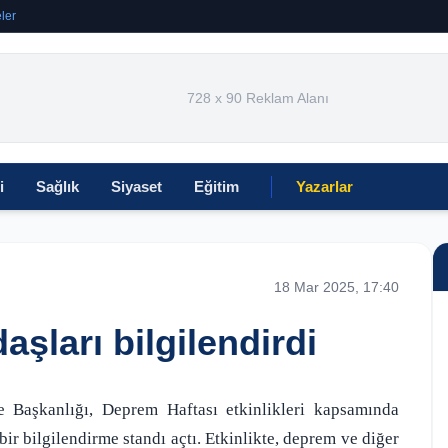
ler
728 x 90 Reklam Alanı
i
Sağlık
Siyaset
Eğitim
Yazarlar
18 Mar 2025, 17:40
aşları bilgilendirdi
re Başkanlığı, Deprem Haftası etkinlikleri kapsamında
ir bilgilendirme standı açtı. Etkinlikte, deprem ve diğer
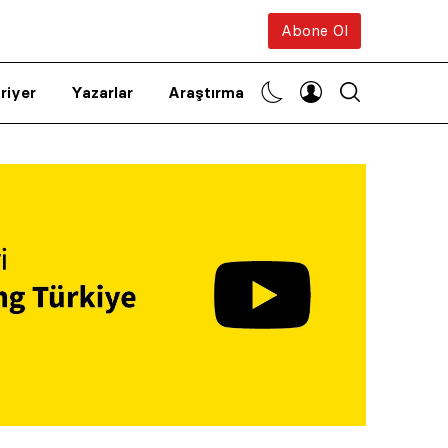
Abone Ol
riyer
Yazarlar
Araştırma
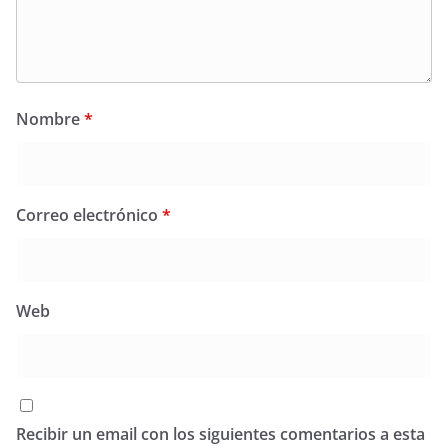
Nombre
*
Correo electrónico
*
Web
Recibir un email con los siguientes comentarios a esta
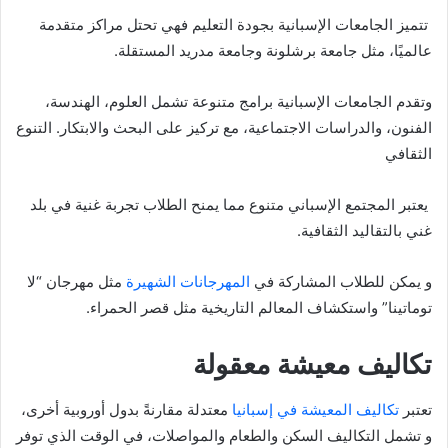
تتميز الجامعات الإسبانية بجودة التعليم فهي تحتل مراكز متقدمة
عالميًا، مثل جامعة برشلونة وجامعة مدريد المستقلة.
وتقدم الجامعات الإسبانية برامج متنوعة تشمل العلوم، الهندسة،
الفنون، والدراسات الاجتماعية، مع تركيز على البحث والابتكار. التنوع
الثقافي
يعتبر المجتمع الإسباني متنوع مما يمنح الطلاب تجربة غنية في بلد
غني بالتقاليد الثقافية.
و يمكن للطلاب المشاركة في
المهرجانات الشهيرة
مثل مهرجان “لا
توماتينا” واستكشاف المعالم التاريخية مثل قصر الحمراء.
تكاليف معيشة معقولة
تعتبر
تكاليف المعيشة في إسبانيا
معتدلة مقارنةً بدول أوروبية أخرى،
و تشمل التكاليف السكن والطعام والمواصلات، في الوقت الذي توفر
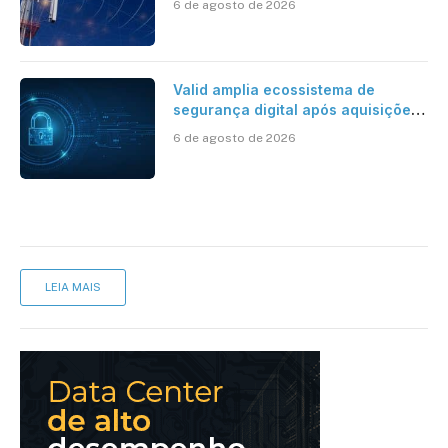
6 de agosto de 2026
mantém desafio
Valid amplia ecossistema de
segurança digital após aquisições
da HST e Diazero
6 de agosto de 2026
LEIA MAIS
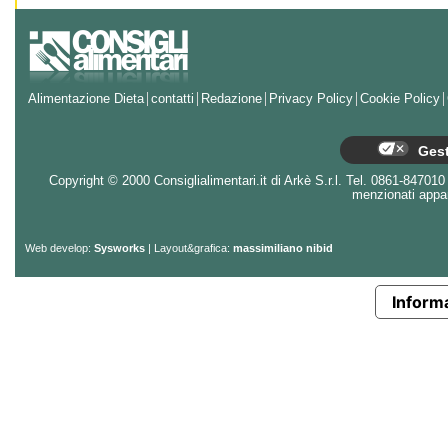
Alimentazione Dieta
contatti
Redazione
Privacy Policy
Cookie Policy
Gest
Copyright © 2000 Consiglialimentari.it di Arkè S.r.l. Tel. 0861-847010 - 
menzionati appart
Web develop:
Sysworks
| Layout&grafica:
massimiliano nibid
Informa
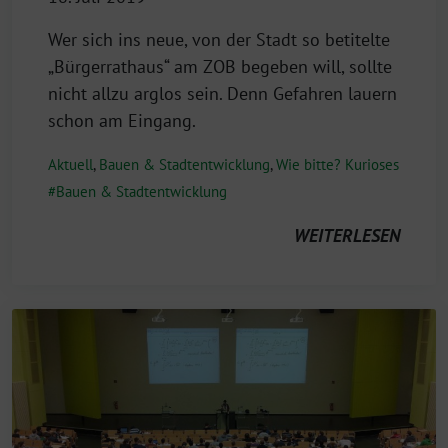
Wer sich ins neue, von der Stadt so betitelte
„Bürgerrathaus“ am ZOB begeben will, sollte
nicht allzu arglos sein. Denn Gefahren lauern
schon am Eingang.
Aktuell
,
Bauen & Stadtentwicklung
,
Wie bitte? Kurioses
Bauen & Stadtentwicklung
WEITERLESEN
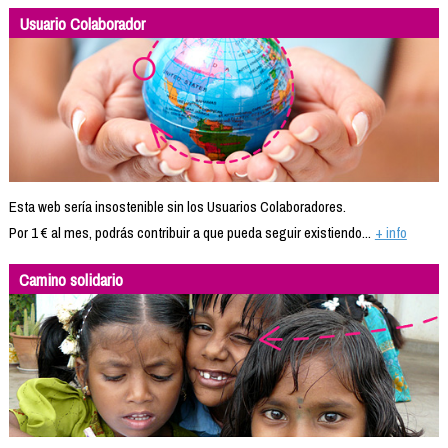
Usuario Colaborador
Esta web sería insostenible sin los Usuarios Colaboradores.
Por 1 € al mes, podrás contribuir a que pueda seguir existiendo...
+ info
Camino solidario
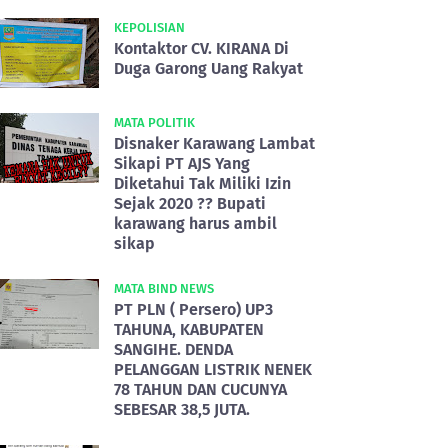
KEPOLISIAN
Kontaktor CV. KIRANA Di
Duga Garong Uang Rakyat
MATA POLITIK
Disnaker Karawang Lambat
Sikapi PT AJS Yang
Diketahui Tak Miliki Izin
Sejak 2020 ?? Bupati
karawang harus ambil
sikap
MATA BIND NEWS
PT PLN ( Persero) UP3
TAHUNA, KABUPATEN
SANGIHE. DENDA
PELANGGAN LISTRIK NENEK
78 TAHUN DAN CUCUNYA
SEBESAR 38,5 JUTA.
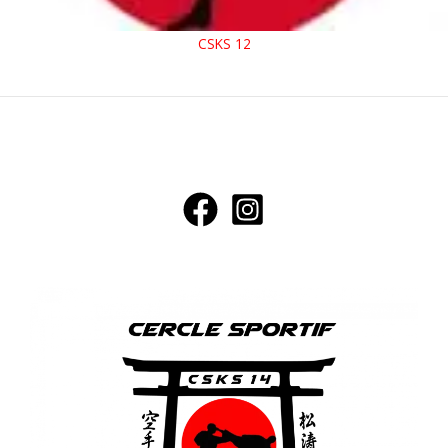
CSKS 12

----

Set out every line of text from all the items above as one numbered list, skipping any blank lines. Leave the pictures out.

1. ler
2. 728 x 90 Reklam Alanı
3. i
4. Sağlık
5. Siyaset
6. Eğitim
7. Yazarlar
8. 18 Mar 2025, 17:40
9. aşları bilgilendirdi
10. re Başkanlığı, Deprem Haftası etkinlikleri kapsamında
11. ir bilgilendirme standı açtı. Etkinlikte, deprem ve diğer
12. Abone Ol
13. riyer
14. Yazarlar
15. Araştırma
16. Nombre
17. *
18. Correo electrónico
19. *
20. Web
21. Recibir un email con los siguientes comentarios a esta
22. تتميز الجامعات الإسبانية بجودة التعليم فهي تحتل مراكز متقدمة
23. عالميًا، مثل جامعة برشلونة وجامعة مدريد المستقلة.
24. وتقدم الجامعات الإسبانية برامج متنوعة تشمل العلوم، الهندسة،
25. الفنون، والدراسات الاجتماعية، مع تركيز على البحث والابتكار. التنوع
26. الثقافي
27. يعتبر المجتمع الإسباني متنوع مما يمنح الطلاب تجربة غنية في بلد
28. غني بالتقاليد الثقافية.
29. و يمكن للطلاب المشاركة في
30. المهرجانات الشهيرة
31. مثل مهرجان “لا
32. توماتينا” واستكشاف المعالم التاريخية مثل قصر الحمراء.
33. تكاليف معيشة معقولة
34. تعتبر
35. تكاليف المعيشة في إسبانيا
36. معتدلة مقارنةً بدول أوروبية أخرى،
37. و تشمل التكاليف السكن والطعام والمواصلات، في الوقت الذي توفر
38. 6 de agosto de 2026
39. mantém desafio
40. Valid amplia ecossistema de
41. segurança digital após aquisições
42. da HST e Diazero
43. 6 de agosto de 2026
44. LEIA MAIS
45. Alimentazione Dieta
46. contatti
47. Redazione
48. Privacy Policy
49. Cookie Policy
50. Gest
51. Copyright © 2000 Consiglialimentari.it di Arkè S.r.l. Tel. 0861-847010 - 
52. menzionati appart
53. Web develop:
54. Sysworks
55. | Layout&grafica:
56. massimiliano nibid
57. Informa
58. Wer sich ins neue, von der Stadt so betitelte
59. „Bürgerrathaus“ am ZOB begeben will, sollte
60. nicht allzu arglos sein. Denn Gefahren lauern
61. schon am Eingang.
62. Aktuell
63. ,
64. Bauen & Stadtentwicklung
65. ,
66. Wie bitte? Kurioses
67. Bauen & Stadtentwicklung
68. WEITERLESEN
69. Usuario Colaborador
70. Esta web sería insostenible sin los Usuarios Colaboradores.
71. Por 1 € al mes, podrás contribuir a que pueda seguir existiendo...
72. + info
73. Camino solidario
74. KEPOLISIAN
75. Kontaktor CV. KIRANA Di
76. Duga Garong Uang Rakyat
77. MATA POLITIK
78. Disnaker Karawang Lambat
79. Sikapi PT AJS Yang
80. Diketahui Tak Miliki Izin
81. Sejak 2020 ?? Bupati
82. karawang harus ambil
83. sikap
84. MATA BIND NEWS
85. PT PLN ( Persero) UP3
86. TAHUNA, KABUPATEN
87. SANGIHE. DENDA
88. PELANGGAN LISTRIK NENEK
89. 78 TAHUN DAN CUCUNYA
90. SEBESAR 38,5 JUTA.
91. CSKS 12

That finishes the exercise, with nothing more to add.